▶ _INPUT DATA_
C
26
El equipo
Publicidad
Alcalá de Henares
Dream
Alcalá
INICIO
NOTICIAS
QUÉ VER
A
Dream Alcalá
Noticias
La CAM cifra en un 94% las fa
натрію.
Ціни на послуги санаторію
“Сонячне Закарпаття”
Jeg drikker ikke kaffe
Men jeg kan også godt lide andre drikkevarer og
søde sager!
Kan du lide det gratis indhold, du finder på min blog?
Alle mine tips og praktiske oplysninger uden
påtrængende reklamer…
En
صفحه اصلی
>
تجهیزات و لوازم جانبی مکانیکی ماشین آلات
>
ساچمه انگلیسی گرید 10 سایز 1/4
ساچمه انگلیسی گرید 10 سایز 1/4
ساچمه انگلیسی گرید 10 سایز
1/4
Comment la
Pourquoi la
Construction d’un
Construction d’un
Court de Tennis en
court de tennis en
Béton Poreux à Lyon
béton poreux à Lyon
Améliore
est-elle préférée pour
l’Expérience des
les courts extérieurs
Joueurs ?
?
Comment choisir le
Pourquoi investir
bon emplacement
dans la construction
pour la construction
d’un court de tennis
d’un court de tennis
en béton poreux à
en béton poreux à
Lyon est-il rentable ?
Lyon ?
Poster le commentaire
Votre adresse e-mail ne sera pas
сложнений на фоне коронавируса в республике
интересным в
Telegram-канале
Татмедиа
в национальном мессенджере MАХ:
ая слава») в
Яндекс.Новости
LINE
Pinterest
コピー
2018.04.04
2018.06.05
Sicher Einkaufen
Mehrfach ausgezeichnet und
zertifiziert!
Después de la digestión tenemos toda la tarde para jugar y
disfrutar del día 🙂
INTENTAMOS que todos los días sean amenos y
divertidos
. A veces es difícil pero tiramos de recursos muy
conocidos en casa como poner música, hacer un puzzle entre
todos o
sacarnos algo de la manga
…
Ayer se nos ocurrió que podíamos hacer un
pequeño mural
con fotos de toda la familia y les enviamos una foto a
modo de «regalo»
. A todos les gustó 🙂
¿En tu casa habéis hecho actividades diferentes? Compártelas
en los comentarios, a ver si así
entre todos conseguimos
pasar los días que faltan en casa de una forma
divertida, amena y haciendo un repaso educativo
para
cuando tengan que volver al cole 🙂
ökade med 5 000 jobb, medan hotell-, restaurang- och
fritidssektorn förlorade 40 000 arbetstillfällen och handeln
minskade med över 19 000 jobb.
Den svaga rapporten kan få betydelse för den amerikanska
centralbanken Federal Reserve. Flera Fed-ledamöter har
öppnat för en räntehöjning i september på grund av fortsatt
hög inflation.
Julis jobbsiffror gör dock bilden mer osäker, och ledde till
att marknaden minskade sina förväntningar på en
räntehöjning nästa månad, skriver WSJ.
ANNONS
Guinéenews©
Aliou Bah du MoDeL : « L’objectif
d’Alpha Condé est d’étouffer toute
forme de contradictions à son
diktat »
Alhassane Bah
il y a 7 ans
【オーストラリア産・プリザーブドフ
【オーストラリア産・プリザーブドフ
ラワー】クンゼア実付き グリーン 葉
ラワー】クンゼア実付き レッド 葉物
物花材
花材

▶ _WHAT THE TASK ASKS_
Every line of the listing that holds the word "hacer" is to be found and copied.

▶ _ANSWER FOR THIS EXERCISE_
conocidos en casa como poner música, hacer un puzzle entre
Ayer se nos ocurrió que podíamos hacer un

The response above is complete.